Re: How You Do Not Tell the Truth

From: hal@finney.org
Date: Fri May 04 2001 - 10:53:28 MDT


Eliezer writes:
> Actually, I have this wacky idea that says it's ethically prohibited to
> apply Bayesian priors to people. In other words, you should judge a
> person's properties - intelligence levels, for example - only by
> information that is directly revealing of those properties, and not
> through other properties that happen to be weakly or strongly associated,
> especially if those properties happen to be outside the person's direct
> manipulative control.

That's a generous position, to judge each person only by their actions
rather than other attributes. No doubt in your own case since you are
a highly unusual person, you would be frequently misjudged when other
characteristics are used.

Of course, most people are not unusual on most traits, and the reason
why people use correlations is because they usually work. You are
discarding usually-useful information if you choose to ignore this,
but in some cases you can probably afford to do so.

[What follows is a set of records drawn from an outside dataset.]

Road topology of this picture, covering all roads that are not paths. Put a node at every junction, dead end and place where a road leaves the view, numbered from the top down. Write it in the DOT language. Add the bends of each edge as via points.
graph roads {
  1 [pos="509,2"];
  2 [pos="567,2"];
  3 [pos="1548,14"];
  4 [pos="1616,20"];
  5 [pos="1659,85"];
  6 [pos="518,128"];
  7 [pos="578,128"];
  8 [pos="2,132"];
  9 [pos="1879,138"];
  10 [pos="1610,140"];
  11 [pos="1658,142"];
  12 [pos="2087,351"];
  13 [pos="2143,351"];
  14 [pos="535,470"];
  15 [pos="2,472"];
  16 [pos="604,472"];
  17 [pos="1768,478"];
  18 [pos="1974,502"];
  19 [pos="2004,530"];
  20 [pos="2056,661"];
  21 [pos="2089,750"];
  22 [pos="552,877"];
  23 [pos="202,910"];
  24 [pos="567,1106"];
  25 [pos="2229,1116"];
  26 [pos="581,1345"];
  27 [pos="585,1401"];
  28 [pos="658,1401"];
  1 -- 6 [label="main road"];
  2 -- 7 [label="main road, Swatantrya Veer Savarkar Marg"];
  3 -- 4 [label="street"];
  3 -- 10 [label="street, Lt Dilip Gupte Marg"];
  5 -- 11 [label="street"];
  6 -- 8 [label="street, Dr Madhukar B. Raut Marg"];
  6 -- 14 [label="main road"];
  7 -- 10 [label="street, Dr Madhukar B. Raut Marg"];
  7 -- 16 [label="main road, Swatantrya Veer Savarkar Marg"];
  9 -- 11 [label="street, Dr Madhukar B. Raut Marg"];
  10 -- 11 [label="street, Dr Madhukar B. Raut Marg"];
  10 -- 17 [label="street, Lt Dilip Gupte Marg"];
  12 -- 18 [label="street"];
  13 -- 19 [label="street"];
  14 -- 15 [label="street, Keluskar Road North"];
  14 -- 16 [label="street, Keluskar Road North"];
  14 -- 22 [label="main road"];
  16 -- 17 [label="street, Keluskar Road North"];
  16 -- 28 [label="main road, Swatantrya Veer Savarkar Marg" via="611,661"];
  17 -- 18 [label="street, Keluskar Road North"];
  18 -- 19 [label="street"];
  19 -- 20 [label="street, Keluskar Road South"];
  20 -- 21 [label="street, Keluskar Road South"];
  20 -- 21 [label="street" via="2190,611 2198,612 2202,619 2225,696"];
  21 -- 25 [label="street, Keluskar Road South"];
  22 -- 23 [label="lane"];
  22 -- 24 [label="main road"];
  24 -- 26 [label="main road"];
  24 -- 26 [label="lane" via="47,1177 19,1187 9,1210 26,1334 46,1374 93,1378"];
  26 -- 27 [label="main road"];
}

> For example, if a nine-year-old were to walk up to
> me and ask a question that I would take seriously if an adult had asked
> it, I am obliged to answer as I would an adult, and am not permitted to
> take any action predicated on my knowledge of chronological age until the
> person in question makes some statement that is actually revealing of
> nine-year-old characteristics. (Not in the sense of "being interpretable
> as being revealing of youth", but in the sense of being a statement that
> would *only* have been generated by a youth and not by an adult, or a very
> high-probability equivalent of same.)

I suspect that you're going to end up talking over the heads of a lot of
nine year olds with this policy. A more practical approach would be to
ask a few clarifying questions to get an idea of the child's knowledge
and maturity before attempting to answer. Maybe the kid really is bright
and knowledgeable and would appreciate a detailed response, but maybe he
just accidentally asked a deep question (three year olds are especially
good at this).

> So if someone says "I'm smarter than you, Eliezer!" I would certainly feel
> obliged to assume (or rather, act under the assumption) that the person in
> question is as likely to be smarter than me as I am to be smarter than
> them, at least until the person makes some other statement revealing of
> actual intelligence levels, which generally doesn't take too long.

...assuming that you judge such a claim to be indicative of smartness,
which would presumably depend on the context.